Trecho do documento:

LUIZ FLÁVIO GOMES (@professorLFG)*
**Não se trata de uma violência qualquer. A mais
compreensiva (e, ao mesmo tempo, complexa) definição de bullying é a
seguinte: ele compreende atitudes agressivas
de todas as formas, praticadas intencional e repetidamente,
dentro de uma relação de desigual poder e sem motivação
evidente, emanadas de um ou mais indivíduos contra outro(s), causando dor e
angústia (Fante, 2005).
O que diferencia o bullying escolar de
outros conflitos ou desavenças dentro das escolas é seu caráter
repetitivo, sistemático,
doloroso e intencional de agredir
alguém (verbal, física, moral, sexual, virtual ou psicologicamente),
notoriamente em situação de vulnerabilidade, evidenciando um desequilíbrio
de força (poder e dominação) entre os envolvidos.
Nota-se o caráter repetitivo quando as ações do
bullie (o agressor) são desferidas contra a mesma vítima num
determinado período, pelo menos três ou mais vezes no mesmo ano letivo, o que,
para fins dos estudos de Dan Olweus, é caracterizado como bullying
(Olweus, 1998).
Quando os atos ocorrem de forma reiterada ou, até
mesmo, constante, a vítima, aos poucos, torna-se cada vez mais fragilizada,
oprimida e amedrontada, caracterizando esta específica agressão.
O comportamento sistemático não se confunde com o
meramente repetitivo, visto que este se destaca pelo modo metódico e ordenado
que maltrata a vítima. Basta dizer que ela simplesmente já sabe “o que a espera”
antes mesmo de o ato ocorrer. A vítima se angustia e sofre por imaginar que o
bullie se valerá dos usuais tipos de atrocidades.
Para caracterizar o bullying é
inevitável também que o comportamento do agressor seja intencional. Suas ações
devem ser propositais, desejadas e voluntárias. Não há como caracterizar este
fenômeno, se a intenção do bullie não é causar danos ou prejudicar a
vítima.
Para que o conceito de bullying esteja
caracterizado por completo, ademais, deve haver desequilíbrio de força (poder e
dominação) entre os envolvidos. No bullying há um verdadeiro
desequilíbrio de poder físico, psicológico ou social. Essa assimetria pode ser
explicada tanto pelas diferenças físicas (cor da pele, sotaque, peso, altura,
raça), sociais (aspectos econômicos e culturais) ou emocionais (personalidade ou
temperamento, por exemplo).
Meras brincadeiras ou conflitos naturais entre
crianças e adolescentes (pertencentes, geralmente, à faixa etária de 11 a 15
anos) não podem ser confundidas com todo o complexo processo do
bullying. São particularmente caracterizadoras do bullying
aquelas situações que deixam de ser saudáveis ou meramente jocosas, como as
risadas, piadas e brigas corriqueiras, e que ganham aspectos cruéis e perversos.

Dados do exercício:
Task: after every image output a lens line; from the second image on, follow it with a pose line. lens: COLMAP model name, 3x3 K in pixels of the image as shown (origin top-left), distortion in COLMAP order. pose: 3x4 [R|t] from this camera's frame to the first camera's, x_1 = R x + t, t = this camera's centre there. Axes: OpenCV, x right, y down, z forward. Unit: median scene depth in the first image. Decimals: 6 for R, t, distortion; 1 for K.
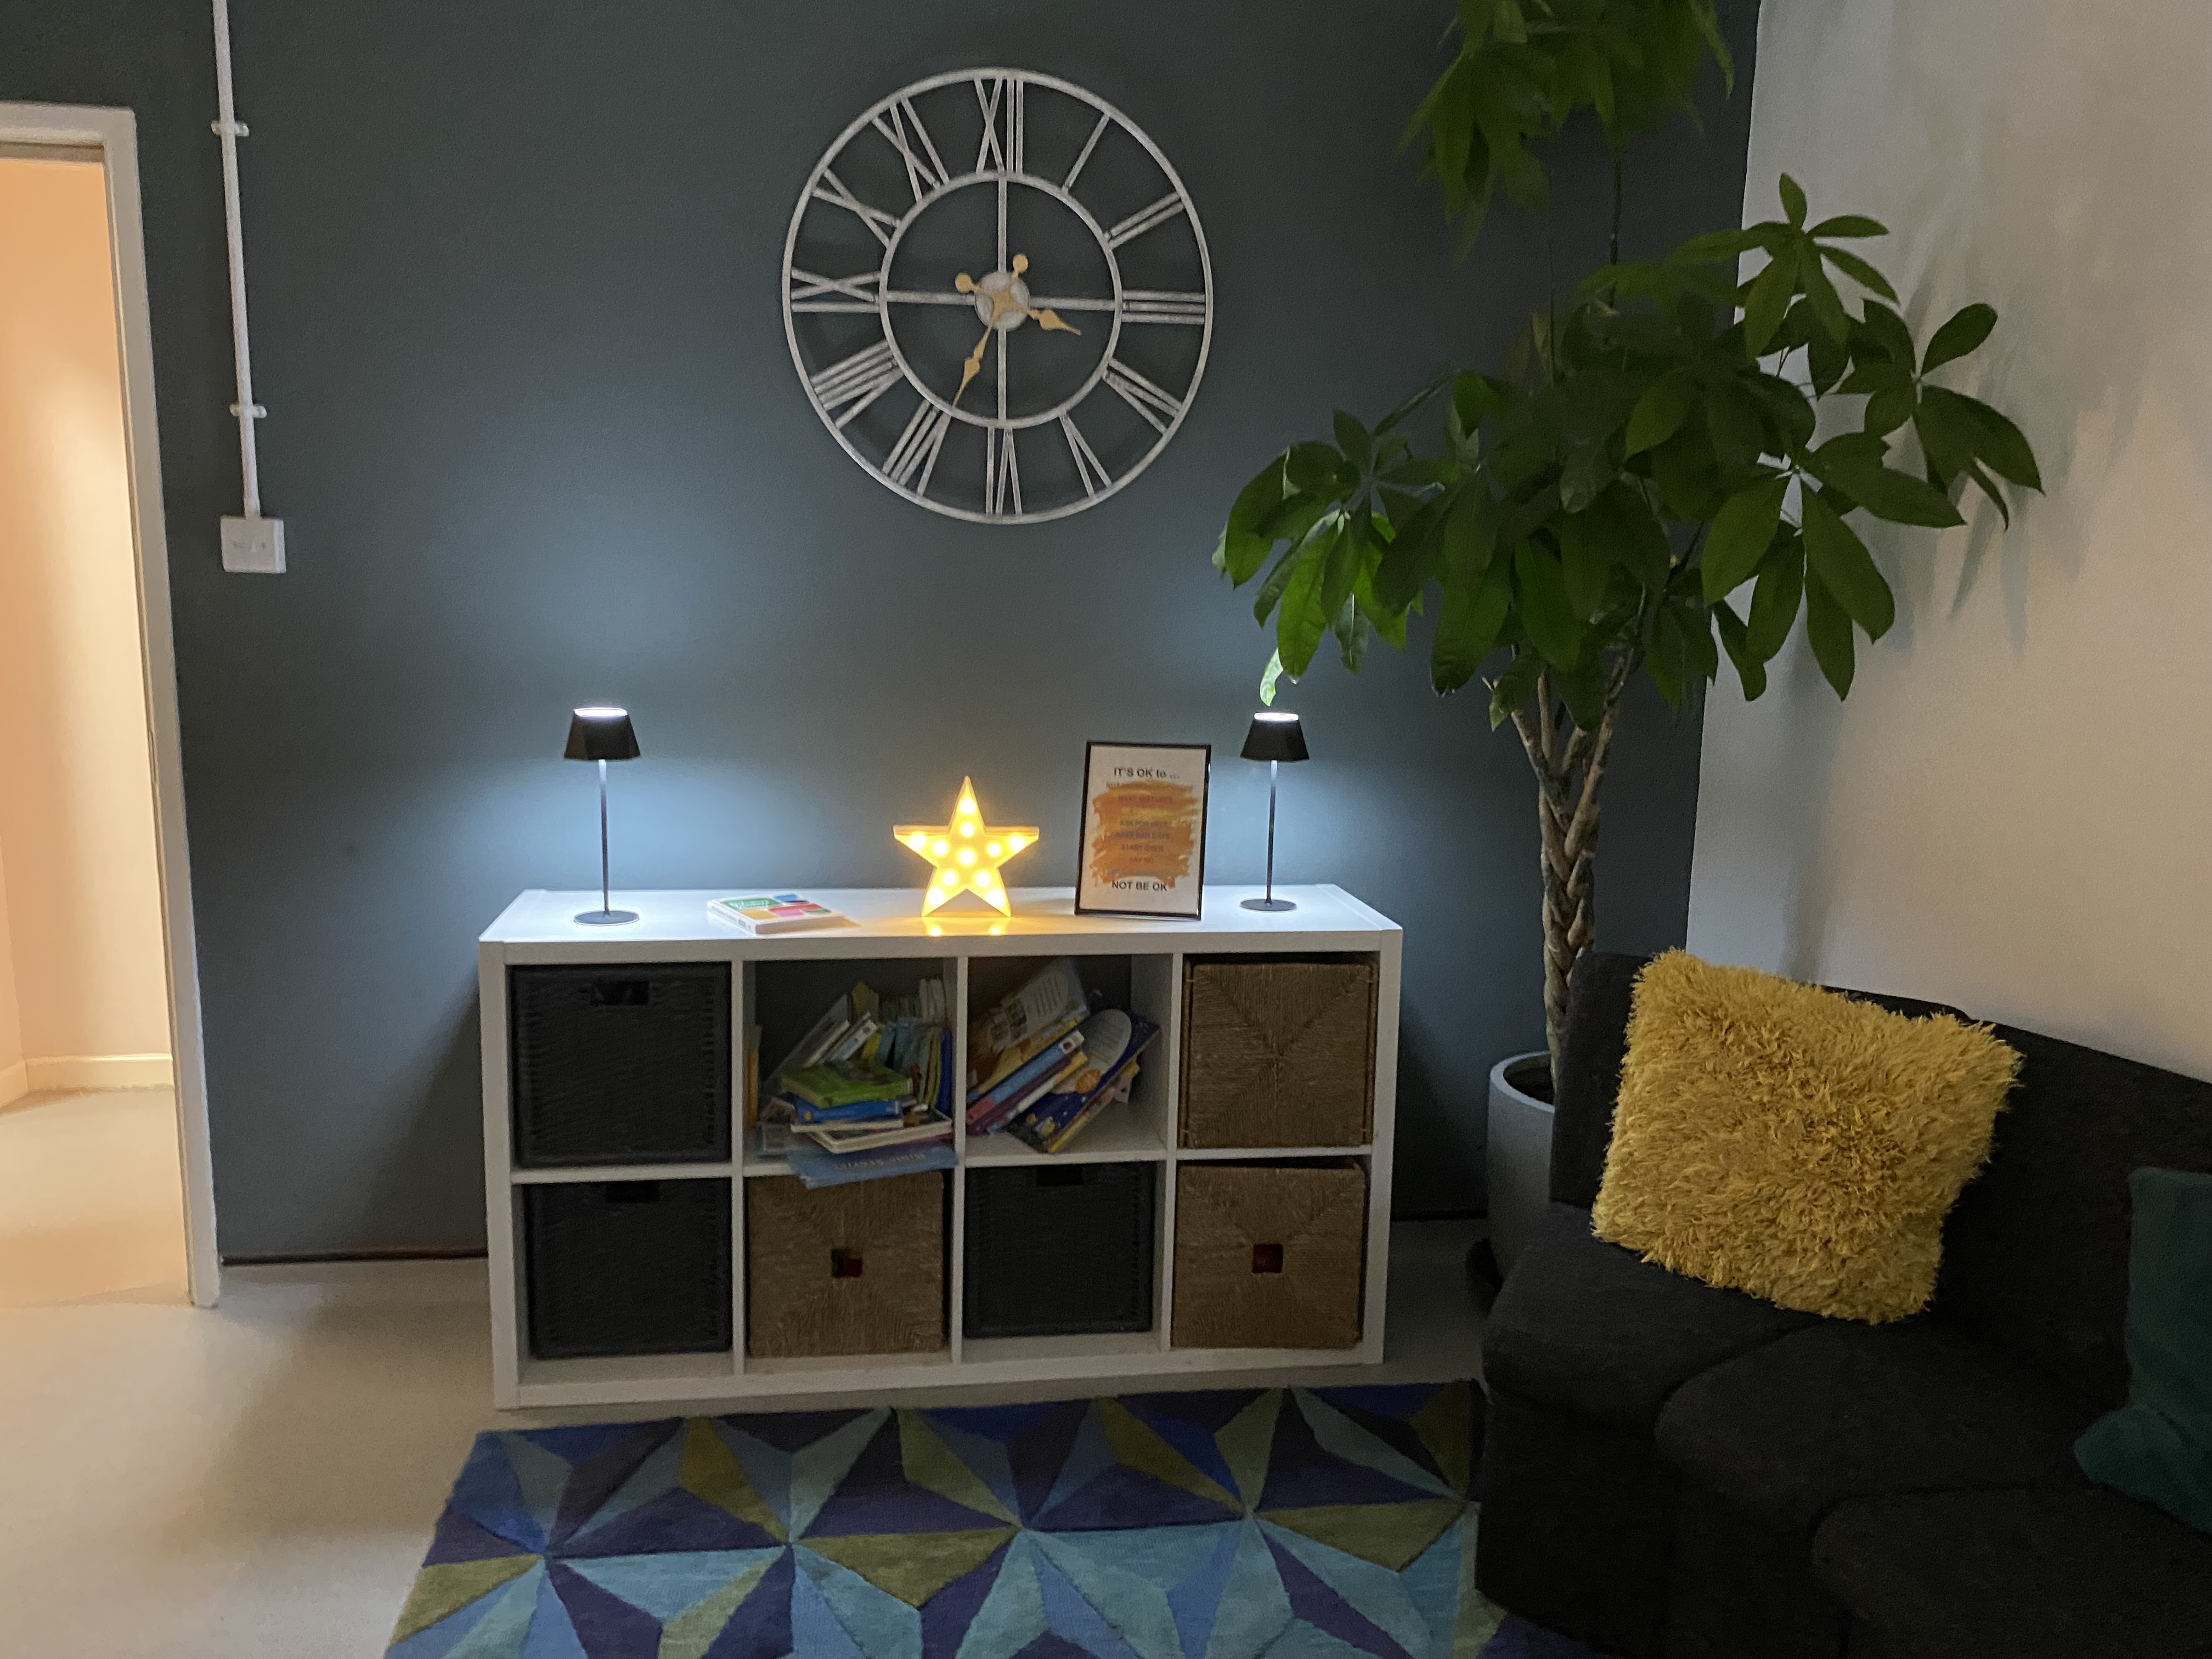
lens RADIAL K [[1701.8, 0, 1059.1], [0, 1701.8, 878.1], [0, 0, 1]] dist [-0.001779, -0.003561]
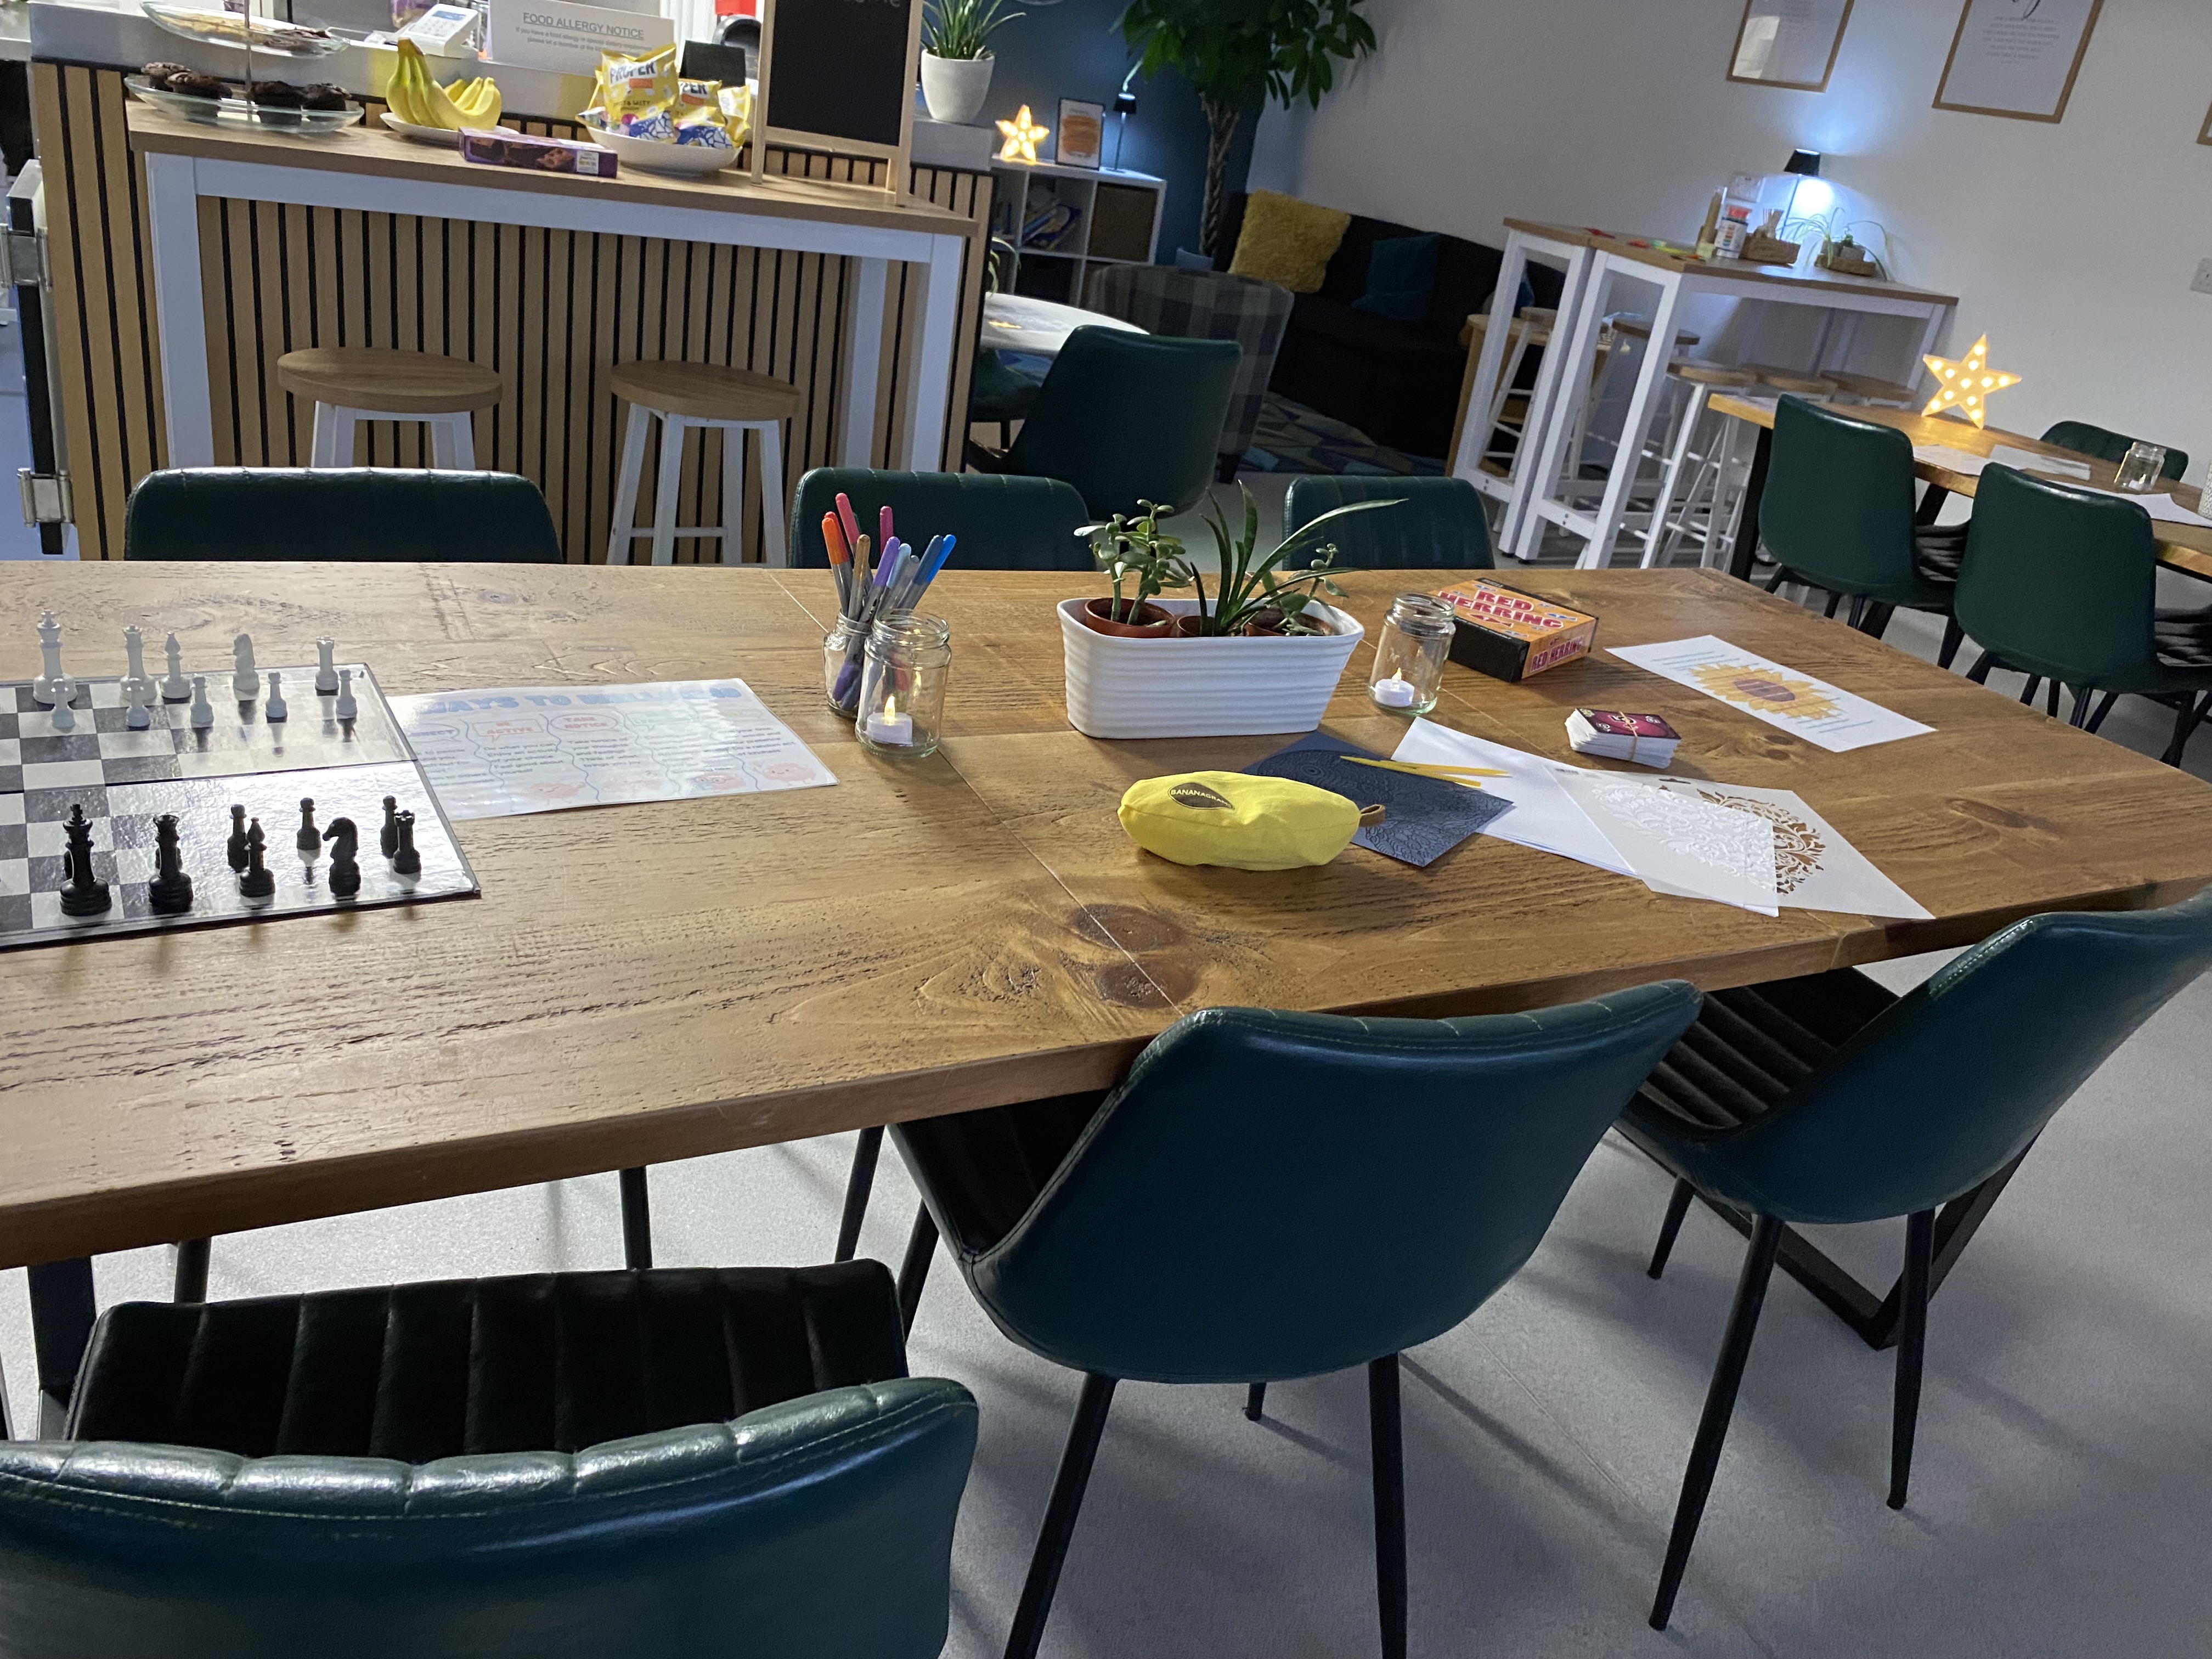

Sobre o exercício: Altere o trecho do texto sobre bullying que se inicia com as palavras "Para que o conceito" e se encerra com "temperamento, por exemplo).", apresentando-o novamente com "assimetria" substituído por "disparidade".

Resposta esperada:
Para que o conceito de bullying esteja
caracterizado por completo, ademais, deve haver desequilíbrio de força (poder e
dominação) entre os envolvidos. No bullying há um verdadeiro
desequilíbrio de poder físico, psicológico ou social. Essa disparidade pode ser
explicada tanto pelas diferenças físicas (cor da pele, sotaque, peso, altura,
raça), sociais (aspectos econômicos e culturais) ou emocionais (personalidade ou
temperamento, por exemplo).